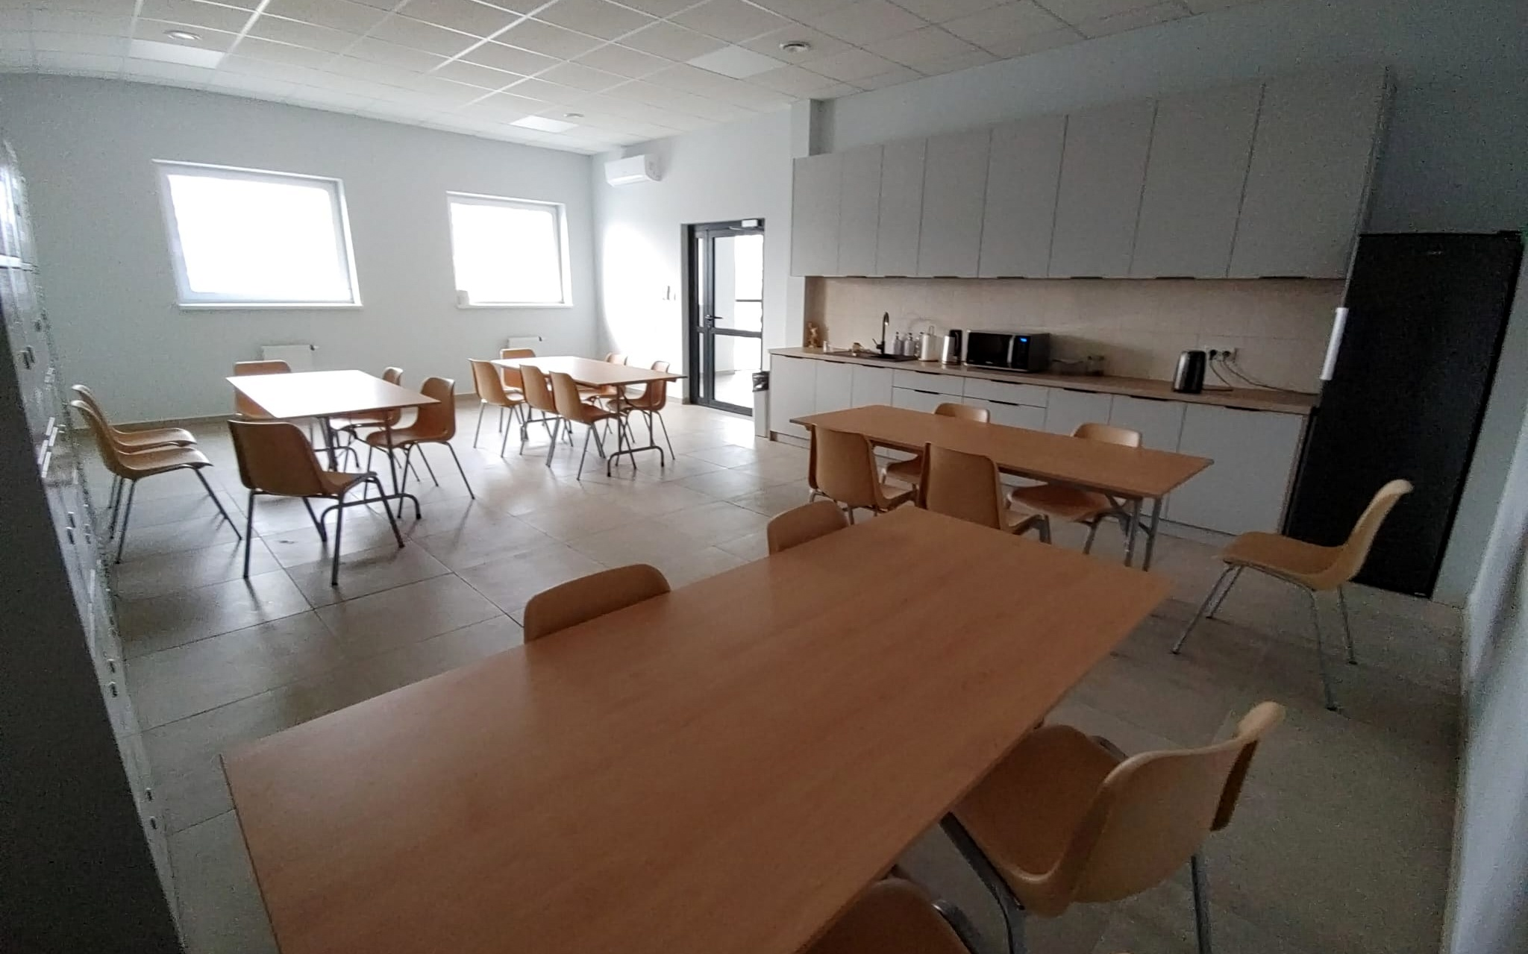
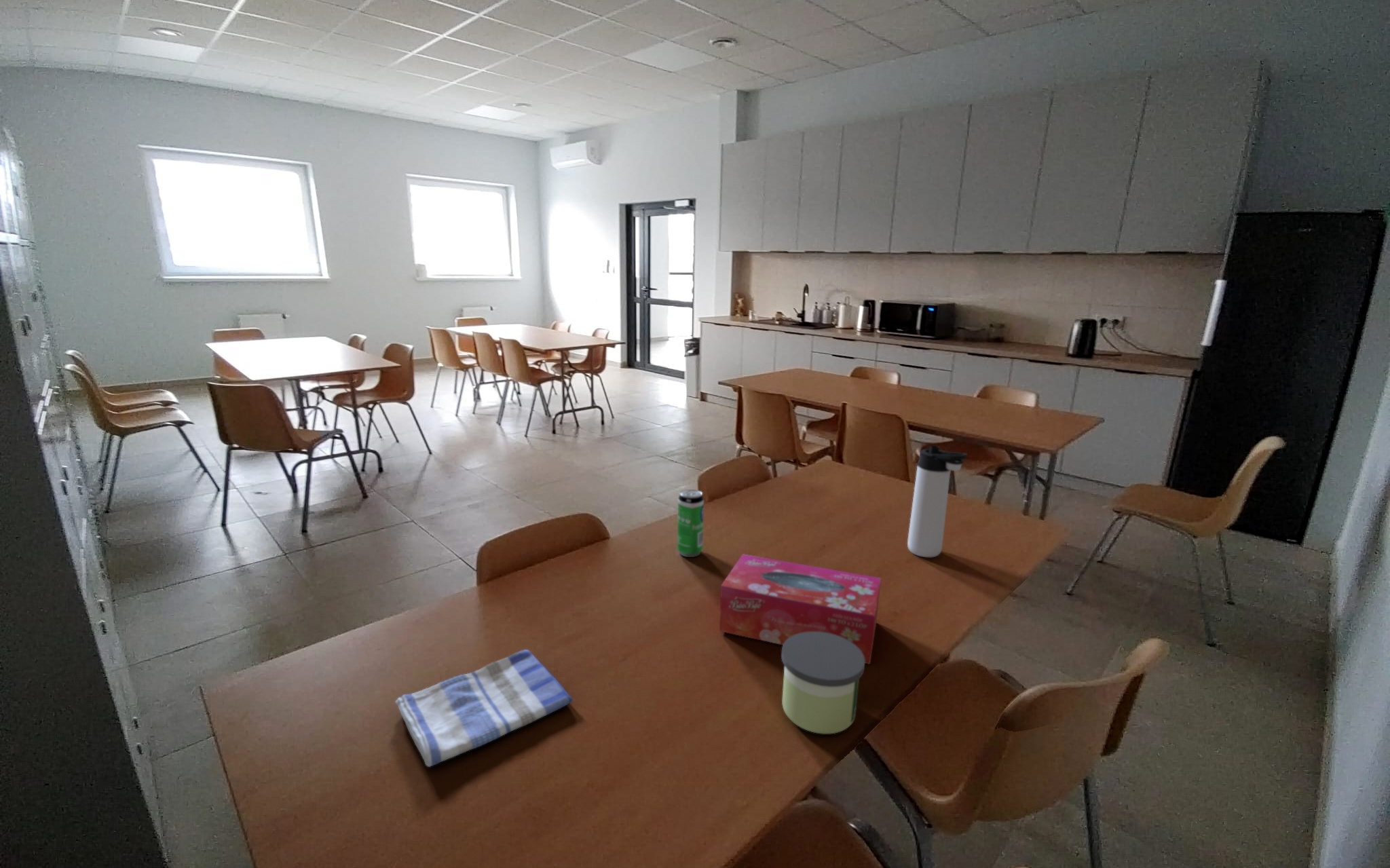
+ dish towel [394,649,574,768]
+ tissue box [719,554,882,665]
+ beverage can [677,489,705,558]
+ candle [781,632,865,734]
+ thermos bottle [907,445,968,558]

########

### Goal of the exercise
Your answer is the line containing "beverage can [677,489,705,558]" plus every line after it through the end of the entries, given again exactly and alone.

### Written response
+ beverage can [677,489,705,558]
+ candle [781,632,865,734]
+ thermos bottle [907,445,968,558]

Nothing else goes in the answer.